Aber es ist vor allem ein Zeichen für die Größe Gottes,
dass uns gerade diese berichteten Erlebnisse, wie kein
anderes Zeugnis, Gott in seiner ganzen Herrlichkeit
zeigen und dass wir hier letztlich Wahrheit finden. Viele
Missverständnisse entstehen, weil oft weder die Zeit,
noch der Autor, noch dessen Absicht, noch die Situation
und der Rahmen des Textes berücksichtigt werden.
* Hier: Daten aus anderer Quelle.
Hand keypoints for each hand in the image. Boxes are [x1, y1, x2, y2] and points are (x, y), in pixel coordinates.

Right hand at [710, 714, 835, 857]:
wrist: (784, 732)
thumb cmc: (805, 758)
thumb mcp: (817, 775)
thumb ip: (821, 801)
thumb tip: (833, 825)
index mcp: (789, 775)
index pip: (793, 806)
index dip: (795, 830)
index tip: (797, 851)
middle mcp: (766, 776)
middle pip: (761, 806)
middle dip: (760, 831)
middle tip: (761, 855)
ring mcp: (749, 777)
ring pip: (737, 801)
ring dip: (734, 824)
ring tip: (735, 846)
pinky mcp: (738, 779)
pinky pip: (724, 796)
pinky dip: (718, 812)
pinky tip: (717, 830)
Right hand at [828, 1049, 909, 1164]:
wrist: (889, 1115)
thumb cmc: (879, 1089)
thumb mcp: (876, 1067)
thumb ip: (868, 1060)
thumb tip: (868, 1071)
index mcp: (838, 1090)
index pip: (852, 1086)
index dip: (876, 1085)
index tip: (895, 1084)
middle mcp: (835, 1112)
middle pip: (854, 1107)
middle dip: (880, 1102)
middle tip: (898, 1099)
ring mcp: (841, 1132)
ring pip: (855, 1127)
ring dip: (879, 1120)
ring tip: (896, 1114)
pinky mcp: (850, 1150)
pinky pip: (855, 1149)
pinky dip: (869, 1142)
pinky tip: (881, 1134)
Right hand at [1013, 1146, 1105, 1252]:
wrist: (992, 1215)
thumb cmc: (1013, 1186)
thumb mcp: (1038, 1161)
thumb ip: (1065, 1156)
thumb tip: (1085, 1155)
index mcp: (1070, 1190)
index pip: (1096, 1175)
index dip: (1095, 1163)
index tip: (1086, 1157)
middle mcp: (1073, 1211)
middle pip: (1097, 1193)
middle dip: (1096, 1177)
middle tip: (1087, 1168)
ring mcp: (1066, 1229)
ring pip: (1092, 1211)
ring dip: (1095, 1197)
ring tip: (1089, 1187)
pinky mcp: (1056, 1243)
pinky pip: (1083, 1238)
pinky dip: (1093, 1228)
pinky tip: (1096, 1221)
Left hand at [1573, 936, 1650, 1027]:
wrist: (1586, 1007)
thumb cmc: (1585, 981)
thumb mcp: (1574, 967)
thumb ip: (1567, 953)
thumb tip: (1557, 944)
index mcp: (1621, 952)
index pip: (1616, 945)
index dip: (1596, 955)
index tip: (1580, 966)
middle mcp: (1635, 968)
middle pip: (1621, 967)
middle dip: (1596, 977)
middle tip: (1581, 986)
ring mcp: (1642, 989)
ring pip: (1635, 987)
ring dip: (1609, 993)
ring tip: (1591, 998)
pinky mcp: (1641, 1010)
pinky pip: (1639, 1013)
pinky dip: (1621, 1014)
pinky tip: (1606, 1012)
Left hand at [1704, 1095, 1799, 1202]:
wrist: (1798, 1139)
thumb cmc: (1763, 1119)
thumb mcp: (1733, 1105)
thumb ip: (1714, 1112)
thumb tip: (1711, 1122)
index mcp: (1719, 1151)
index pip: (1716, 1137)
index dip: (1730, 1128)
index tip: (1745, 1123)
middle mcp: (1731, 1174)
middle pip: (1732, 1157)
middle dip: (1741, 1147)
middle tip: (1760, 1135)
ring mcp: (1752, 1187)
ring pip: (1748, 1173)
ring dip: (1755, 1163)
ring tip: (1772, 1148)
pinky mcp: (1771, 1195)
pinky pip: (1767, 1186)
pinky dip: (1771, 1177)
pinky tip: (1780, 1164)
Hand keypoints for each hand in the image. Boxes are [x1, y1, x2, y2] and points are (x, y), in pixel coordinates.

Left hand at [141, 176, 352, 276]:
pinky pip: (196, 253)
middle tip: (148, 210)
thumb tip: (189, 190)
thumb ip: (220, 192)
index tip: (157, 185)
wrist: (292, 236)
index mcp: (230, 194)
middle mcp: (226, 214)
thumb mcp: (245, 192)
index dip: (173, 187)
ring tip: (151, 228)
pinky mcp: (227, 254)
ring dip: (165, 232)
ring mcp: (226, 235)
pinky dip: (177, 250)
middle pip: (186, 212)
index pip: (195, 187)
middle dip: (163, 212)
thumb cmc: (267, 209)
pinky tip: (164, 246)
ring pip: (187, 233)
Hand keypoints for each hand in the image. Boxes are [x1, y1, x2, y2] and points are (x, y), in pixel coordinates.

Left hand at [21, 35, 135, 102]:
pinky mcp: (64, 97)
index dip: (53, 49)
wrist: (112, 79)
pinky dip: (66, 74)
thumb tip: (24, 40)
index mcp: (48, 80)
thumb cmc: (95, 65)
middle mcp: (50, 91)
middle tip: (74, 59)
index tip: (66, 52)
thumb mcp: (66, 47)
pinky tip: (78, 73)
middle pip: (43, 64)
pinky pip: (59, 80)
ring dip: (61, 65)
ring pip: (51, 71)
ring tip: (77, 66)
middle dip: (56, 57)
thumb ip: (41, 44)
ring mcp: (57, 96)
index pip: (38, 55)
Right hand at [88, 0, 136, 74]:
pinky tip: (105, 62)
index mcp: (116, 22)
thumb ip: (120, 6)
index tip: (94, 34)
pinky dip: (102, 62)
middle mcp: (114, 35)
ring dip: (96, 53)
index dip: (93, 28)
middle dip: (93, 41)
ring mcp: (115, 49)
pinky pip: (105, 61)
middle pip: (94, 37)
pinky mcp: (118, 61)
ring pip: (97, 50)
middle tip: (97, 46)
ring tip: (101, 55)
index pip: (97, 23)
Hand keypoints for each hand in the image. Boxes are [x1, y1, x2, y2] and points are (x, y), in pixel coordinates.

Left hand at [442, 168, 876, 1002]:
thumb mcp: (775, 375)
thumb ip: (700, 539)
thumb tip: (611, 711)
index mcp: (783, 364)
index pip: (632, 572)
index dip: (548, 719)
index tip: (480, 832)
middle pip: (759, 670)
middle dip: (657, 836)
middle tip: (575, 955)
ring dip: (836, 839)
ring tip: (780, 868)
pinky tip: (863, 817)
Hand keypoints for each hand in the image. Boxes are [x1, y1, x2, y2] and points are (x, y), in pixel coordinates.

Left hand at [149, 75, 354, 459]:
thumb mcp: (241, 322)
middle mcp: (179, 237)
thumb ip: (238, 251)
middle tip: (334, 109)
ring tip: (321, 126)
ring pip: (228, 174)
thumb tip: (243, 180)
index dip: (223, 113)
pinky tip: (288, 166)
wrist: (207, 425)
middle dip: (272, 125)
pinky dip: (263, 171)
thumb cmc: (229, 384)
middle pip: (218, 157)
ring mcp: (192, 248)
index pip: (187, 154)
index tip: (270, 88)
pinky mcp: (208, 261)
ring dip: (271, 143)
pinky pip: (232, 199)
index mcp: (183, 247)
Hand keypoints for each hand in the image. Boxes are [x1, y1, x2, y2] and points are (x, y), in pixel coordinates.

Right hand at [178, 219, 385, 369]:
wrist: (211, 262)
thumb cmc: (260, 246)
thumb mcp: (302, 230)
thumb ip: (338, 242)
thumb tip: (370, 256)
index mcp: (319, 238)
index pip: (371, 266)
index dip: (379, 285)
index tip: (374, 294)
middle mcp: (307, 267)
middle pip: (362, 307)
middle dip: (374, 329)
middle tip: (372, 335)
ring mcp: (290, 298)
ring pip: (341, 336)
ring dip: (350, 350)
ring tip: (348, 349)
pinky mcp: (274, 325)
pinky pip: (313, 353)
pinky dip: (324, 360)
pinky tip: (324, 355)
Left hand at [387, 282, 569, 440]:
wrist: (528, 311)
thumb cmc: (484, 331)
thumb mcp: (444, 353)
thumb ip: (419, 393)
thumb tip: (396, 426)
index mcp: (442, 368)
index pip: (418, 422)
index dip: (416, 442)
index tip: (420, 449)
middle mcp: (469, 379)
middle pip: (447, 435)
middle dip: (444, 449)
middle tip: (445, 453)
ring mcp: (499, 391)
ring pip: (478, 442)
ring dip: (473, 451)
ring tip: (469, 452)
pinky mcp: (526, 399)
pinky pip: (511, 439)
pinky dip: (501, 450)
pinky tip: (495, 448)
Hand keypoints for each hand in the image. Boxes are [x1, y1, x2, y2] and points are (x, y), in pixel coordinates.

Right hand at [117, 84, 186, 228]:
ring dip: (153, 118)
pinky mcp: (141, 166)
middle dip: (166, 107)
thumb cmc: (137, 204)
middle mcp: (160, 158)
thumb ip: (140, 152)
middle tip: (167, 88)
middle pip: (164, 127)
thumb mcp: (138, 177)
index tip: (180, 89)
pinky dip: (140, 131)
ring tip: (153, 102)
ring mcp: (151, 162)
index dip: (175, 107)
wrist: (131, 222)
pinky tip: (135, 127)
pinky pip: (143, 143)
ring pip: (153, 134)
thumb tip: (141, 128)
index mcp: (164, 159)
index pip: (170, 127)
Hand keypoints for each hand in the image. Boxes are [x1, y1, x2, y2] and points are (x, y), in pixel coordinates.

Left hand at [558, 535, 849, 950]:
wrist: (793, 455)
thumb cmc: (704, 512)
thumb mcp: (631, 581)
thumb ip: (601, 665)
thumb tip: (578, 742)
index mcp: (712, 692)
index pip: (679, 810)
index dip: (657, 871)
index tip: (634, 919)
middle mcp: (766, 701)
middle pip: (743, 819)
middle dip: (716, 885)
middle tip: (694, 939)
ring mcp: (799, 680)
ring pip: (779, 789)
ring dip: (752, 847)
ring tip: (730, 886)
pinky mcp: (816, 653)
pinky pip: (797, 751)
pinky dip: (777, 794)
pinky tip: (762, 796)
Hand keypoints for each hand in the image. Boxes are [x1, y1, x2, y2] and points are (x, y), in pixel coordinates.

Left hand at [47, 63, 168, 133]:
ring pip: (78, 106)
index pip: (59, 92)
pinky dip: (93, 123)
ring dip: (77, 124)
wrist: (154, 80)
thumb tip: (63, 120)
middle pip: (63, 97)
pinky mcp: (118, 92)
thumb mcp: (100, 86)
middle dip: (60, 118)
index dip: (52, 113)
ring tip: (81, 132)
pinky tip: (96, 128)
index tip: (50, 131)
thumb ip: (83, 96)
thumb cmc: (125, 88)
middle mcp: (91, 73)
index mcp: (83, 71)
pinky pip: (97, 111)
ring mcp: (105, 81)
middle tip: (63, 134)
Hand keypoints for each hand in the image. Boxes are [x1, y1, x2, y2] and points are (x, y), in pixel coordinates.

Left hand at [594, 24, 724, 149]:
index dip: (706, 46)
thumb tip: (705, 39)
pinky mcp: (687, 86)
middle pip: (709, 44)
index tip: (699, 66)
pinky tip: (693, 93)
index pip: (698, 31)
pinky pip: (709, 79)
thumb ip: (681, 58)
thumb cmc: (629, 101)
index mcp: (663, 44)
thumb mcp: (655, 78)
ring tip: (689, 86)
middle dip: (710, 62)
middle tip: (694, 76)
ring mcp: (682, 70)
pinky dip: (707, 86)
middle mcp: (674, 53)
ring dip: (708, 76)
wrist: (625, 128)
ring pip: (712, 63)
Andere reduzieren die biblischen Texte auf das, was sie
sich persönlich vorstellen können. Doch wenn man die
Bibel wirklich ernst nimmt, kann man immer wieder
erleben: Hier redet Gott selbst mit mir. Die Stärke der
Bibel liegt also nicht nur in ihrem Inhalt, sondern auch in
ihrer Entstehungsgeschichte. Sie stützt sich nicht auf
einen Zeugen, sondern auf viele, deren Schilderungen aus
verschiedenen Perspektiven ein umfassenderes Bild der
Heilsgeschichte zeichnen als die Sichtweise nur eines
Einzelnen.
In der Bibel kommen über 40 Autoren aus allen
gesellschaftlichen Schichten zu Wort. Diese Autoren
decken einen Zeitrahmen von fast eineinhalb
Jahrtausenden ab. Historische Ereignisse und Orte lassen
sich rekonstruieren und zu vielen Berichten gibt es
außerbiblische oder archäologische Quellen. Die
biblischen Berichte können sich also auf die historischen
Fakten stützen, die den damals lebenden Autoren
unmittelbar zugänglich waren.
Die Neuoffenbarung stützt sich dagegen allein auf einen
österreichischen Dorfschullehrer und Musiker, der über
tausendachthundert Jahre nach den Ereignissen in Israel
in einer Umbruchphase seines Lebens auf einmal
Stimmen hört und sie für Gott hält.
Gerade die historische Verankerung durch Menschen, die
Ereignisse, Erfahrungen und Glaubensüberzeugungen
niederschrieben, macht also eine wesentliche Stärke der
Bibel aus. Wie ein roter Faden zieht sich trotz aller
menschlichen Verfehlungen und Irrtümer, trotz all der
Verschiedenheiten der Schreiber, der Zeiten und
Situationen die Geschichte eines Gottes durch die Bibel,
der den Kontakt zu seinen Menschen sucht und
schließlich selbst Mensch wird um uns zu retten.
Die Bibel ist dabei nicht Gott – und schon gar nicht der
wiedergekommene Christus, wie es die Neuoffenbarung
für sich beansprucht. Sie zeigt uns Gott.
Sie ist kein Dogma. Sie ist eine Herausforderung. Mit all
ihren Ecken und Kanten lädt sie uns mit unseren Ecken
und Kanten ein zu einem Leben mit Gott. Dieses
Versprechen ist nicht vergleichbar mit dem der
Neuoffenbarung. Aber es kann dafür eingehalten werden.